A proposito, le mappe che segnano i luoghi da mappare, nonché i punti pubblici WiFi, sono sul sito di Palazzo Madama.

La trappola per la scimmia, rivista

Tempo fa qualcuno mi ha raccontato che se si lega una noce di cocco vuota per terra o ad un albero, le si pratica un buco e la si riempie con una manciata di riso, allora si è realizzata una trappola per la scimmia. Difatti la scimmia — che è una gran curiosa — scova il riso, infila la zampa nel buco e afferra il riso, ma non riesce a tirare fuori la zampa perché quando è chiusa forma un pugno che non esce dal buco. Per liberarsi dovrebbe mollare il riso, ma la cosa non le passa minimamente per la testa.

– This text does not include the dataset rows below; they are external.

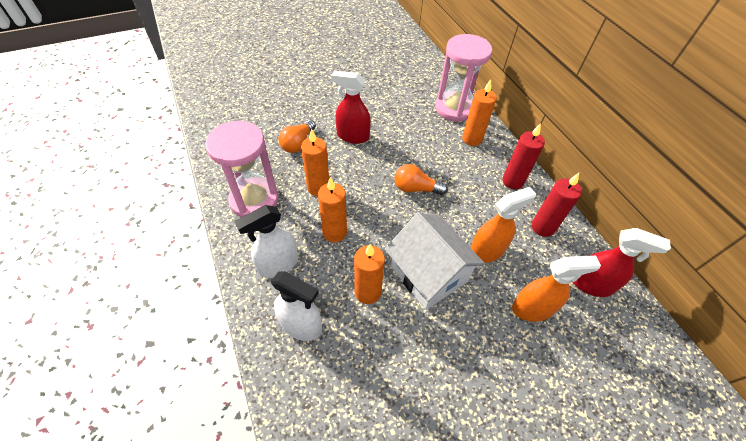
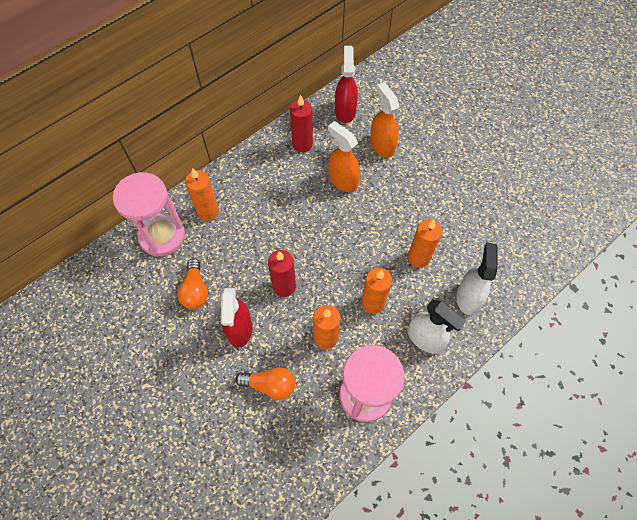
camera: 105 degrees left, 10 degrees up
white house [385,212,485,310] -> none
orange light bulb [394,164,448,195] -> orange light bulb moved to [177,258,208,309]
red candle [502,123,545,189] -> red candle moved to [268,250,296,297]

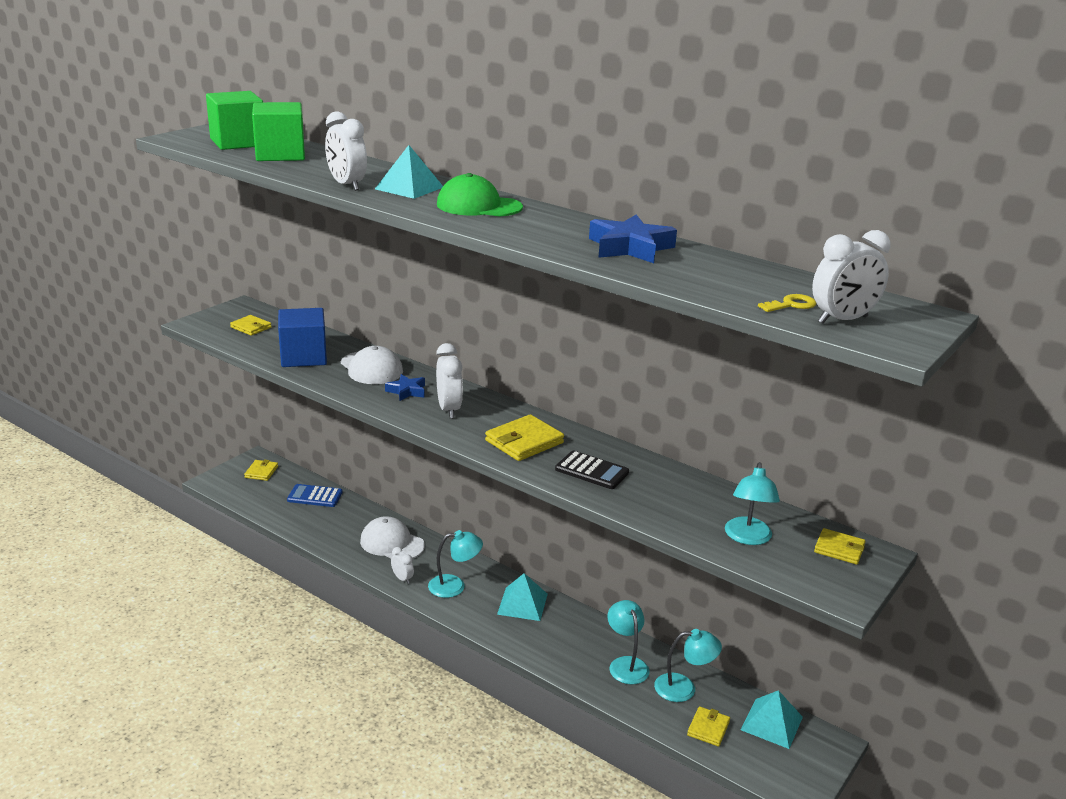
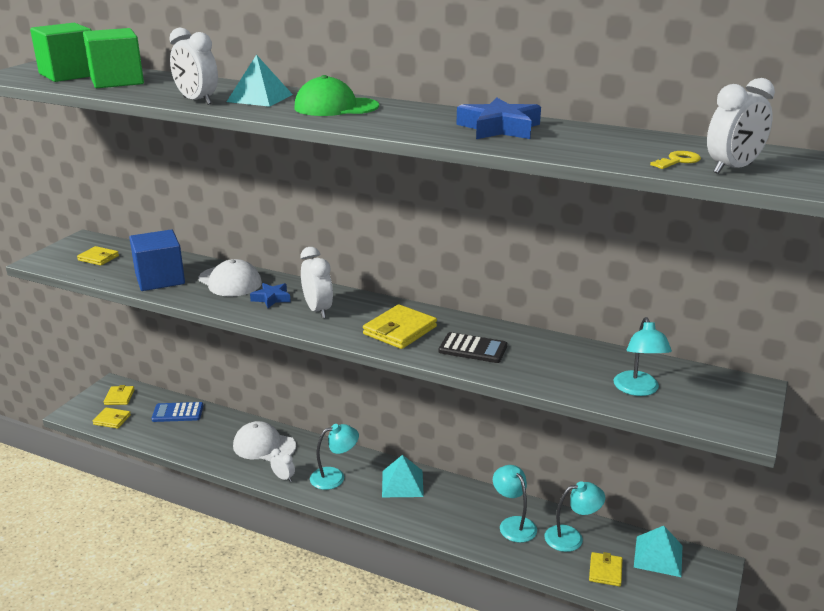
camera: 10 degrees left, 0 degrees up
yellow wallet [814,528,866,565] -> yellow wallet moved to [92,407,131,429]

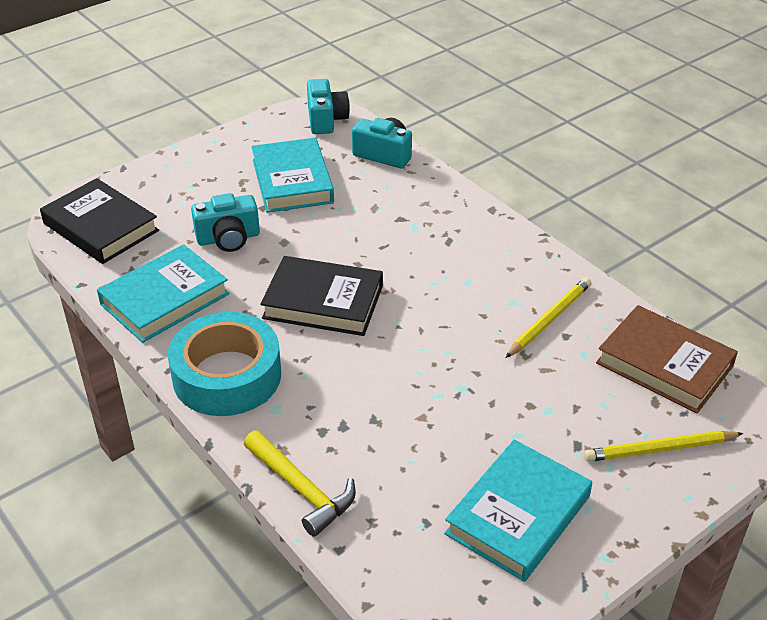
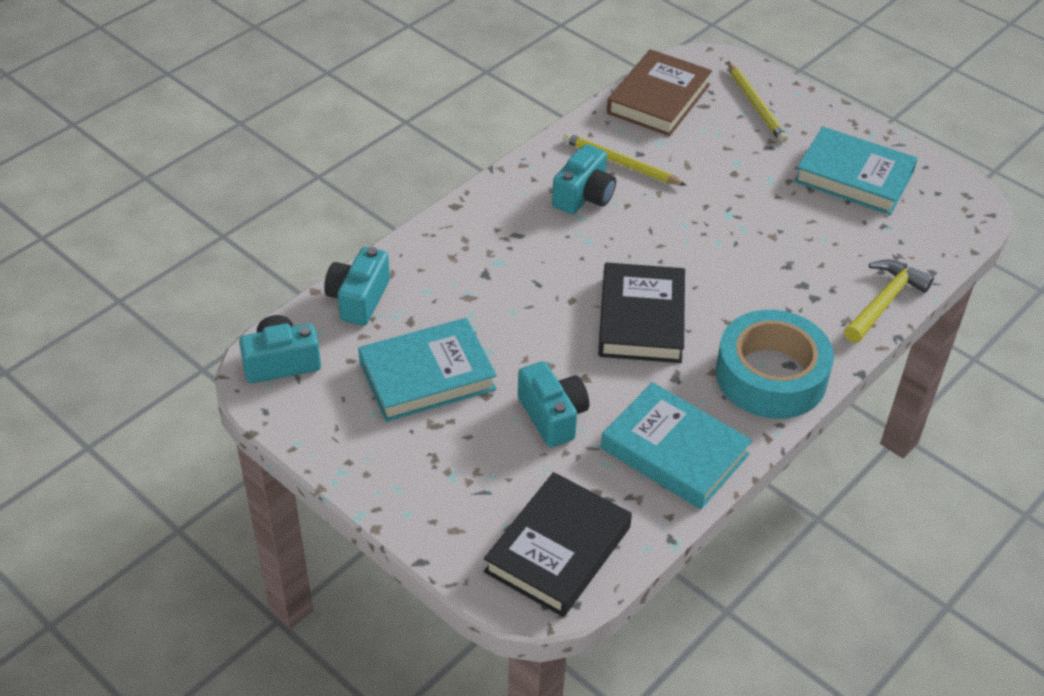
camera: 100 degrees left, 5 degrees up
none -> turquoise camera [552,144,616,214]

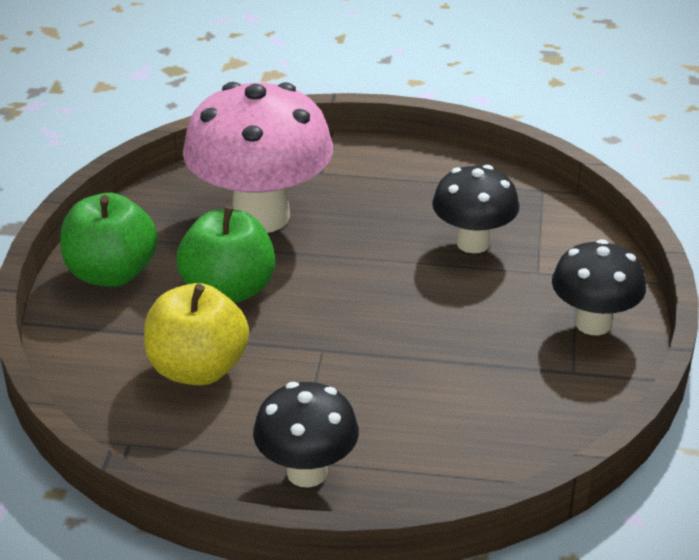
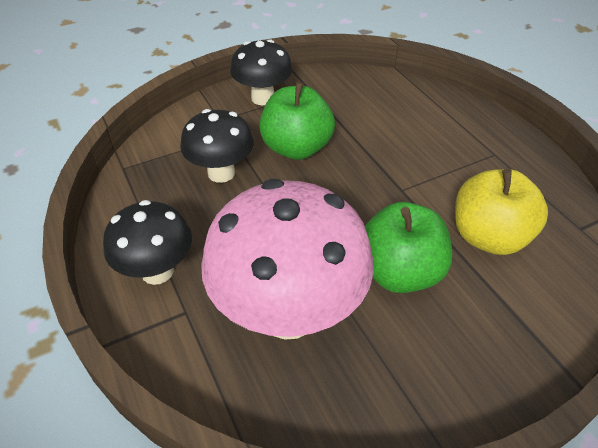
camera: 125 degrees left, 10 degrees up
green apple [60,193,158,287] -> green apple moved to [259,82,335,160]
black mushroom [253,382,359,487] -> black mushroom moved to [103,200,192,285]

Bene, io ieri ho scoperto la mia trappola; una trappola dalla quale sembra impossibile uscire nonostante sia semplice: avevo fretta di andare via ma stavo facendo una telefonata che volevo chiudere presto, però mi è stato passato un bimbo piccolo, di quelli che cominciano a dire le prime parole, e mentre la sua mamma gli chiedeva di dirmi qualcosa, io attendevo e facevo la mia parte. Dopo un po’ volevo terminare la chiamata, ma la mamma (che si sentiva in lontananza) continuava a stimolare il bimbo senza che lui dicesse nulla. Allora io ho cominciato a dire «devo andare!» anche alzando un po’ la voce per farmi sentire dalla mamma, ma nessuno mi sentiva e il bimbo continuava a non parlare… siamo andati avanti per un bel po’ e io mi sono sentito in una trappola dalla quale non potevo uscire 🙂

Il colore del razzo fumogeno di SOS

L’altro giorno, in spiaggia, vediamo che una grossa barca da turismo lancia quel segnale che lascia la scia di fumo. Il signore che gestisce il bagno se ne accorge per primo e chiama la capitaneria di porto. Intanto qualcuno tira fuori un binocolo e tutti cominciano a passarselo. La persona al telefono spende parecchio tempo con la capitaneria, e intanto si vedono delle altre barche che si avvicinano a quella in questione, ma dopo averla quasi raggiunta se ne vanno senza fermersi lì.
Tutti ci interroghiamo sul perché e sul per come, ma non abbiamo nessuna risposta. Dopo un po’ dalla barca comincia ad uscire una fumata, come quella di un motore che non riesce a partire. Altre barche vi si avvicinano, ma poi si allontanano. Alla fine, dopo forse un’ora, la barca riesce a partire e continua la sua rotta come se niente fosse successo.
Dopo circa un’ora arriva una telefonata, al bagno, da parte del capitano di quella nave. Dice che ringraziava tutti per il tentativo di dare aiuto, ma si trattava solo di una esercitazione, cosa che sarebbe stata testimoniata (così ha detto il capitano) dal colore del fumogeno, che era a metà tra l’arancio e il rosa.